= John Strong (educationalist) =

British educator

John Strong CBE FRSE FEIS LLD (15 January 1868 – 7 October 1945) was a 20th-century British educationalist. He was one of the creators of the Education Act (Scotland) 1918. This brought the many poorly-funded private Catholic schools in Scotland (mainly in the Glasgow area) into state control.
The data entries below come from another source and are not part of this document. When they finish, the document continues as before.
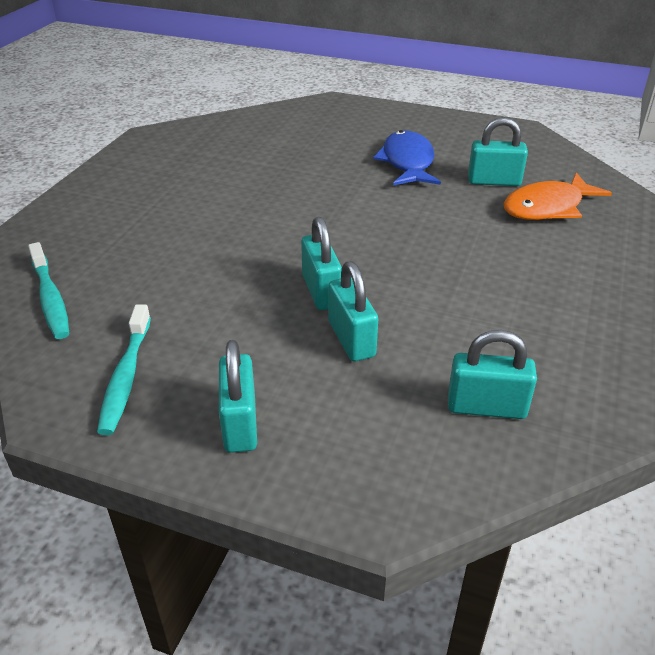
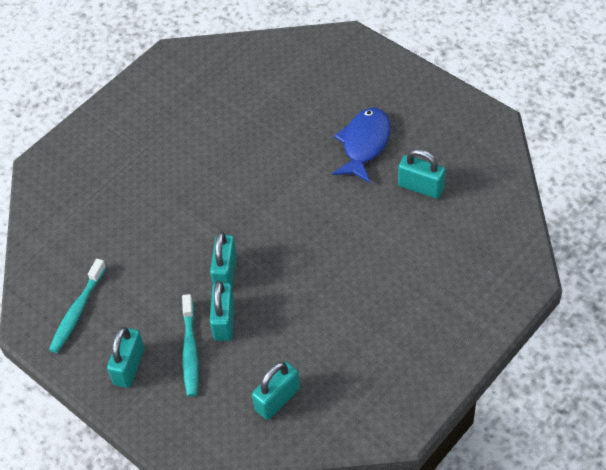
camera: 25 degrees right, 15 degrees up
turquoise toothbrush [28,242,69,339] -> turquoise toothbrush moved to [182,294,198,397]
turquoise padlock [448,330,537,419] -> turquoise padlock turned 75 degrees counterclockwise [252,361,300,420]
orange fish [504,173,612,220] -> none

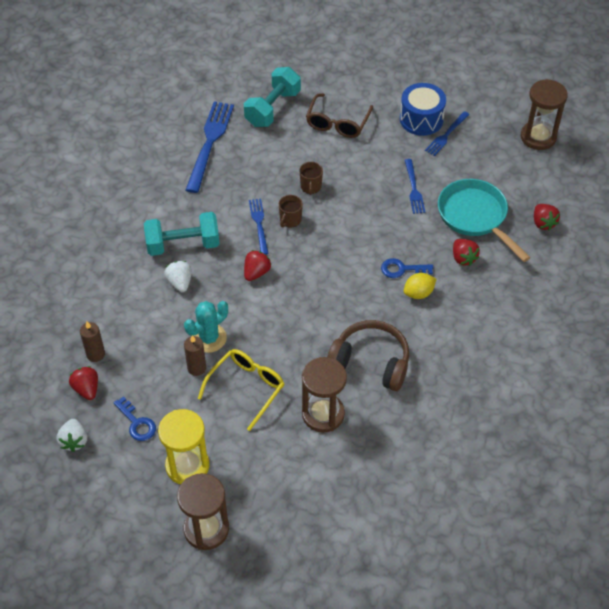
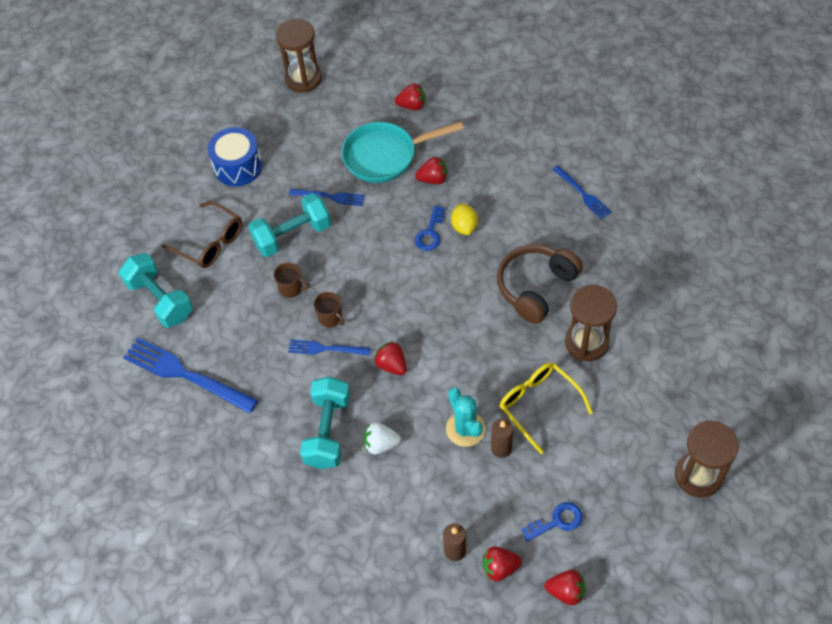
camera: 70 degrees left, 5 degrees up
white strawberry [57,419,87,452] -> red strawberry [545,570,585,606]
yellow hourglass [158,409,210,484] -> none
blue fork [425,111,470,156] -> blue fork moved to [552,165,611,219]
none -> turquoise dumbbell [248,193,331,257]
==Early life and education==
Strong was born in Barrow-in-Furness on 15 January 1868. He trained as a teacher at Westminster Training College and then studied at the Yorkshire College (which became the University of Leeds in 1904) where he graduated with the degree of MA in around 1888.

==Academic career==
In 1900 Strong became Rector of Montrose Academy. In 1914 he became Rector of the Royal High School, Edinburgh and saw it through the losses of the First World War.

In 1918 Strong returned to his alma mater, the University of Leeds, as Professor of Education where he remained until 1934.

==Honours==
In 1907 Strong was elected a Fellow of the Royal Society of Edinburgh (FRSE). His proposers were Sir James Donaldson, John Horne, Frank W. Young and Cargill Gilston Knott.

==Marriage and children==
In 1899 Strong married Ethel May Dobson. Their son was Major General Kenneth Strong, famed for his role in British military intelligence. His daughter Mildred Bond Strong married George C. McVittie.

==Death==
Strong died on 7 October 1945 in Eastbourne, aged 77.

==Artistic recognition==
Strong's portrait by Howard Somerville is held by the University of Leeds.